In this unique book the meaning and goals of leadership are explored, and readers discover their vocation as Christian leaders: prophets, priests, and kings who by virtue of their baptism are called to servant leadership. We further learn about those called to ordained service (deacons, priests, and bishops), who exemplify the threefold ministry of service, sacrifice, and oversight.
Danilchick then unfolds the steps of strategic planning, and the day-to-day concerns of strategic management: board governance, ethics and compliance issues, organizing and running meetings, reaching agreement with disagreeable people, HR management, organizational finances, stewardship reports, and fundraising. From the mystical to the practical, from the hesychastic fathers to compliance with tax regulations, Christian leaders will find the tools that equip them to lead, to plan, and to manage as Christians, in both the Church and the world.
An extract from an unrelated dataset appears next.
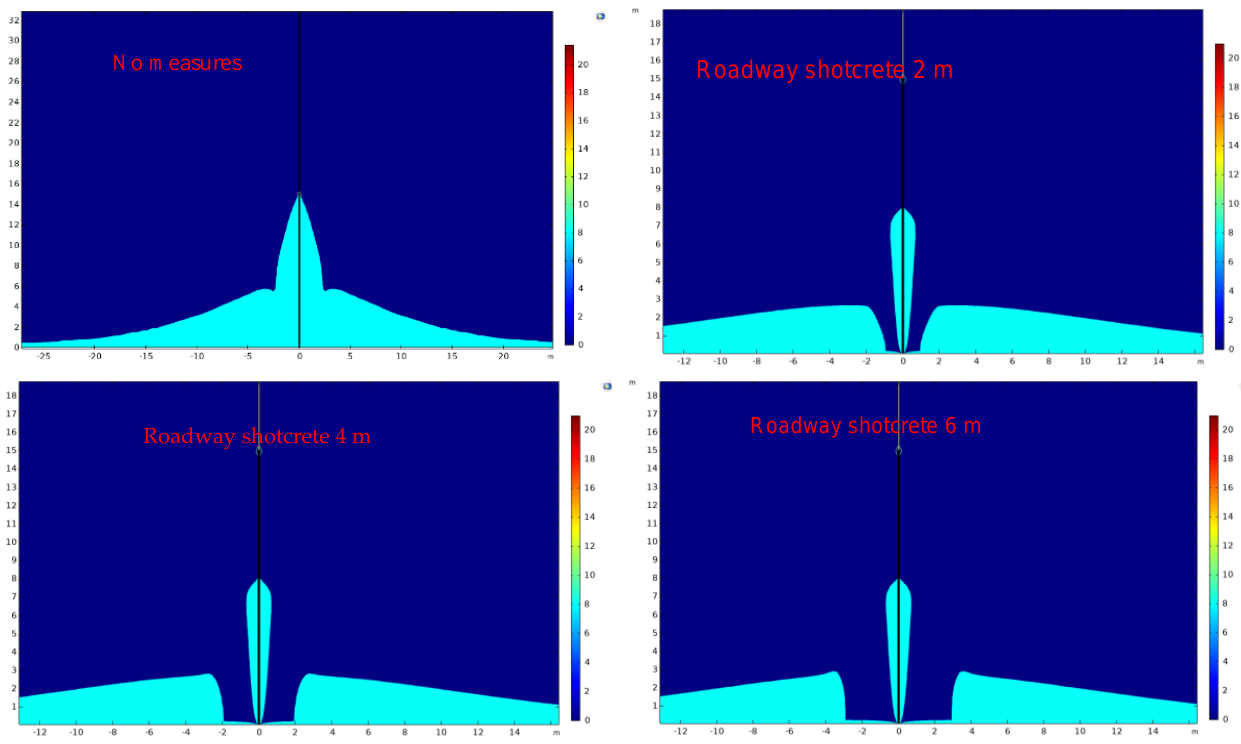
Figure 5. Changes of hazard areas under different roadway grouting lengths when the gas was extracted for 3 d.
Peter Danilchick is a retired ExxonMobil executive with over three decades of international operations, planning, and management experience. He is also an ordained deacon in the Orthodox Church, serving parishes and missions for over forty years, domestically and overseas. He brings these diverse talents to bear upon current issues of leadership, governance, strategic planning, management systems, organizational development, and negotiations for both profit and nonprofit organizations.
His ExxonMobil career was principally focused in the international arena, working in six different countries. He led and managed many diverse groups in Exxon, ranging from an operations division in its Singapore refinery, to country-wide planning groups in Australia and Germany, to new business development in China. He was particularly called upon by Exxon to lead project, commercial, and joint venture negotiations involving third parties from many different cultural groups, ranging from Western European to Chinese and Saudi Arabian.
At the same time, he worked in the Orthodox Church in these locations, either supporting existing parishes or establishing new missions. He also served on two national church governing boards in the USA and Southeast Asia, and also served as the board chairman of a major European international school. These experiences give him a unique perspective on how to develop common ground among individuals from vastly different origins and backgrounds.
He is currently active as a trustee of St Vladimir’s Orthodox Theological Seminary and as a member of the secretariat for a National Assembly of Orthodox Bishops—bringing financial, governance, and organizational best practices to bear upon critical issues.